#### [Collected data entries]
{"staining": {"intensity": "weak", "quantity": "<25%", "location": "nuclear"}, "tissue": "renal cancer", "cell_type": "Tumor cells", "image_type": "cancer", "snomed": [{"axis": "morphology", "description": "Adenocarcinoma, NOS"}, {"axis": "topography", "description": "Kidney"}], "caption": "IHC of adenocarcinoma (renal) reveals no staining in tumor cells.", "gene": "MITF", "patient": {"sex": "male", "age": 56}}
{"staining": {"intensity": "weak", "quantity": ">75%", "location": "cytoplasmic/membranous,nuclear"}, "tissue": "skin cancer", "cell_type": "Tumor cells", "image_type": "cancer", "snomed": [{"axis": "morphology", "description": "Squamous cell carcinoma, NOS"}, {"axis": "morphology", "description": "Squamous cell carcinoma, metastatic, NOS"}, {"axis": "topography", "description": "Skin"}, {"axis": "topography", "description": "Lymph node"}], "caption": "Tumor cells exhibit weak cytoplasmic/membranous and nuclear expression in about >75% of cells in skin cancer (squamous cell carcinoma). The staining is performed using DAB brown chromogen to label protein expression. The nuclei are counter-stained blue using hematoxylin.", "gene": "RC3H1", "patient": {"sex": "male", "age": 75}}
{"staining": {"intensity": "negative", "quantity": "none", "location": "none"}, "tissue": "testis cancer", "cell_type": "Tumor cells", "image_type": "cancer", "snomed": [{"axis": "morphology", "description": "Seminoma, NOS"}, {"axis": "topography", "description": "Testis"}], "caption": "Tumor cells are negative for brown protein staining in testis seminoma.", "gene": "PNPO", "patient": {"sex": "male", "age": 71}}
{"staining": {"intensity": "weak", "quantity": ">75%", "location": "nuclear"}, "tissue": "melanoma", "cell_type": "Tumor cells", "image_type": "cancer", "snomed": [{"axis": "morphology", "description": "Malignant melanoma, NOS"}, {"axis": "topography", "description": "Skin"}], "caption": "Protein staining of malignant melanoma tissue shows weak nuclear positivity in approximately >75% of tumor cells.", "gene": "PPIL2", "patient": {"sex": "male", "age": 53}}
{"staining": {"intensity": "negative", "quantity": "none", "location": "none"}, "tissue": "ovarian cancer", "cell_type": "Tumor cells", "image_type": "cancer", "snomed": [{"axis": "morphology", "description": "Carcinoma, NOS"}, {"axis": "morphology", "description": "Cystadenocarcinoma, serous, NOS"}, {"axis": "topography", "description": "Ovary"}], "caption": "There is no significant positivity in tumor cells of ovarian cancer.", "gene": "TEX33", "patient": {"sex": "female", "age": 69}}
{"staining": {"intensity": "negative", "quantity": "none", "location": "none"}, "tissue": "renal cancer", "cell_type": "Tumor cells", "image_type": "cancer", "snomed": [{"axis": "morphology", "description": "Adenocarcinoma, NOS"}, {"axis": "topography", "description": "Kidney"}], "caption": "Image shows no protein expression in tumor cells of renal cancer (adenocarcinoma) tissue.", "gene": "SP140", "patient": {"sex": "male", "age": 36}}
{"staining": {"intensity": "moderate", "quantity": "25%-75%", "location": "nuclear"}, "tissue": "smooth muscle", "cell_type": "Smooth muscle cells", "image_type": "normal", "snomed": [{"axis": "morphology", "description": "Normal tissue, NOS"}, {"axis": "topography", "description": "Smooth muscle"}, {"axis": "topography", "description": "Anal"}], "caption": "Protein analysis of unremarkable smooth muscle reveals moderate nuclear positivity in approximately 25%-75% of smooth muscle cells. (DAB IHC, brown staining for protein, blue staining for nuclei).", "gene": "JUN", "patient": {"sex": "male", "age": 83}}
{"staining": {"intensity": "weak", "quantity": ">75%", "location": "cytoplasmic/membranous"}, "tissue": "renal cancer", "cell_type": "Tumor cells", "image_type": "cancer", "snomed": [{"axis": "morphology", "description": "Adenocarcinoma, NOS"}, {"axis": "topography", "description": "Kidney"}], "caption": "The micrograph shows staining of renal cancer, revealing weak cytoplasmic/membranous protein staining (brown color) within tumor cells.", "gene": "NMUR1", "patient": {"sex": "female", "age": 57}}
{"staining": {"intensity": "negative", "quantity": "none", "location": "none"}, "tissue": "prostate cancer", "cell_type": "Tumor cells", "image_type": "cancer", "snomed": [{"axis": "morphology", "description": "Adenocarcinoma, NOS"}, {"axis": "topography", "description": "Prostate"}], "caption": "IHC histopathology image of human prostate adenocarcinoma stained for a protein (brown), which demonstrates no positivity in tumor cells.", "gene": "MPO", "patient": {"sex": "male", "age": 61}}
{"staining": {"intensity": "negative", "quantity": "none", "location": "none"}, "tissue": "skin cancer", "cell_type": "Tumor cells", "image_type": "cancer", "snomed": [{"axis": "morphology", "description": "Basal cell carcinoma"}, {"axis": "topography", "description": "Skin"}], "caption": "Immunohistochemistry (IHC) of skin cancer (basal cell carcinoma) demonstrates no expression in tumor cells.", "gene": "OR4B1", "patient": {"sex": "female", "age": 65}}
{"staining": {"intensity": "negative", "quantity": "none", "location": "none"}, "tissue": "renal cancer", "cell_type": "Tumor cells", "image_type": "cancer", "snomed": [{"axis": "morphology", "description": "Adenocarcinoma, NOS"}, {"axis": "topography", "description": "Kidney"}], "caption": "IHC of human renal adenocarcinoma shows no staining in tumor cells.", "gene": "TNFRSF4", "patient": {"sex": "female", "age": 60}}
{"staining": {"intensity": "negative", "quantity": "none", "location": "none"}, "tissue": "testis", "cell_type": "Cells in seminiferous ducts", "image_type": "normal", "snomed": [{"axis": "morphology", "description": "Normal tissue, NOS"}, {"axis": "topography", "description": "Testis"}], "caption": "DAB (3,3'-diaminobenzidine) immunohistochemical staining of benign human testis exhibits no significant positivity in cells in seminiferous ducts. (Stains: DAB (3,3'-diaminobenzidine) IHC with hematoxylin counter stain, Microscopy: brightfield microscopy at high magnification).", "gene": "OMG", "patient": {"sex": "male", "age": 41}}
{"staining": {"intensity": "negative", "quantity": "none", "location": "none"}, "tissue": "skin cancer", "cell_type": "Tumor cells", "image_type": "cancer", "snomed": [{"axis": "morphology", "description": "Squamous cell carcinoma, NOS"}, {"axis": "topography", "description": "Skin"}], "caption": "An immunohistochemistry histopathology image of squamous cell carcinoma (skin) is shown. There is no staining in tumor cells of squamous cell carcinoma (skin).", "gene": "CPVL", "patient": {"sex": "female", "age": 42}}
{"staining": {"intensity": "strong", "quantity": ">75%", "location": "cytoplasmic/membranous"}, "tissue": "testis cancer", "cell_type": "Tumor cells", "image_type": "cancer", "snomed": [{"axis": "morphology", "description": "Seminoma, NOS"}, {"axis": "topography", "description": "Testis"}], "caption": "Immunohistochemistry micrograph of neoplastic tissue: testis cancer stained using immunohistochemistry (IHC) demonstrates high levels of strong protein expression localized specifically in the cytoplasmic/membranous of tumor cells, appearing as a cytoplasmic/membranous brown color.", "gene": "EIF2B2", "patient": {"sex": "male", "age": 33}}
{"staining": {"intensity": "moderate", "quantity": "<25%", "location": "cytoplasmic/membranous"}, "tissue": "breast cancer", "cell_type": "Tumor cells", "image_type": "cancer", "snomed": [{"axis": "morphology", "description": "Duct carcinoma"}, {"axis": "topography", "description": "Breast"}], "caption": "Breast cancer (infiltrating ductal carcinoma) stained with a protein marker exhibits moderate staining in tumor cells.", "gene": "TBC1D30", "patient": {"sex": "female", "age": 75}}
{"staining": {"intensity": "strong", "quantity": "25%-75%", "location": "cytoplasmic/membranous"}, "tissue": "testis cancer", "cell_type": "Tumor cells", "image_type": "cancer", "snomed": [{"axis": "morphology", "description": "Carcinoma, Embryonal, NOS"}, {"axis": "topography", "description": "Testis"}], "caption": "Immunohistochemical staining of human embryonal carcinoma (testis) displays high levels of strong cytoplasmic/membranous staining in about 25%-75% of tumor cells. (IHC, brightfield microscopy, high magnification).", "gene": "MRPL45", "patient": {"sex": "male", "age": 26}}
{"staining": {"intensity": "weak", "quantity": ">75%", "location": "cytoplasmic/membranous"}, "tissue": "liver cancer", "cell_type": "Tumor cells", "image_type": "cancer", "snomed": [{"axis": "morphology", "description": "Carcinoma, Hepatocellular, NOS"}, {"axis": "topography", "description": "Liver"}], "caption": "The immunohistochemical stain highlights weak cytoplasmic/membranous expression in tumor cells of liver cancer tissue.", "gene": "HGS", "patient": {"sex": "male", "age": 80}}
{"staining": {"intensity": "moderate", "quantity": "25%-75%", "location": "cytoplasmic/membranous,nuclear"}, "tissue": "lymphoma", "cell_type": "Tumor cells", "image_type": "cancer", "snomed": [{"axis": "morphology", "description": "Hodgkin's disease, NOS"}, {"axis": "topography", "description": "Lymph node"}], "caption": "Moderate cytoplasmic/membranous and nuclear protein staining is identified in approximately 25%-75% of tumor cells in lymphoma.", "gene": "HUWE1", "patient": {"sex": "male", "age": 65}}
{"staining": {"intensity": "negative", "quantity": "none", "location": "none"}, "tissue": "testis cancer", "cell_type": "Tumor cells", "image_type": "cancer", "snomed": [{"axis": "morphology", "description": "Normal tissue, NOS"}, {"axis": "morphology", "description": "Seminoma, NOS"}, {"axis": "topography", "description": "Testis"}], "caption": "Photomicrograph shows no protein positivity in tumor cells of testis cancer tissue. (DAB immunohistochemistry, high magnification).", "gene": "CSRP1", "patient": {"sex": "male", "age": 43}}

#### [Goal of the exercise]
From the records above, quote only the lines running from the line with "cells are negative" to the line with "is no significant", both lines included.

#### [Worked solution]
{"staining": {"intensity": "negative", "quantity": "none", "location": "none"}, "tissue": "testis cancer", "cell_type": "Tumor cells", "image_type": "cancer", "snomed": [{"axis": "morphology", "description": "Seminoma, NOS"}, {"axis": "topography", "description": "Testis"}], "caption": "Tumor cells are negative for brown protein staining in testis seminoma.", "gene": "PNPO", "patient": {"sex": "male", "age": 71}}
{"staining": {"intensity": "weak", "quantity": ">75%", "location": "nuclear"}, "tissue": "melanoma", "cell_type": "Tumor cells", "image_type": "cancer", "snomed": [{"axis": "morphology", "description": "Malignant melanoma, NOS"}, {"axis": "topography", "description": "Skin"}], "caption": "Protein staining of malignant melanoma tissue shows weak nuclear positivity in approximately >75% of tumor cells.", "gene": "PPIL2", "patient": {"sex": "male", "age": 53}}
{"staining": {"intensity": "negative", "quantity": "none", "location": "none"}, "tissue": "ovarian cancer", "cell_type": "Tumor cells", "image_type": "cancer", "snomed": [{"axis": "morphology", "description": "Carcinoma, NOS"}, {"axis": "morphology", "description": "Cystadenocarcinoma, serous, NOS"}, {"axis": "topography", "description": "Ovary"}], "caption": "There is no significant positivity in tumor cells of ovarian cancer.", "gene": "TEX33", "patient": {"sex": "female", "age": 69}}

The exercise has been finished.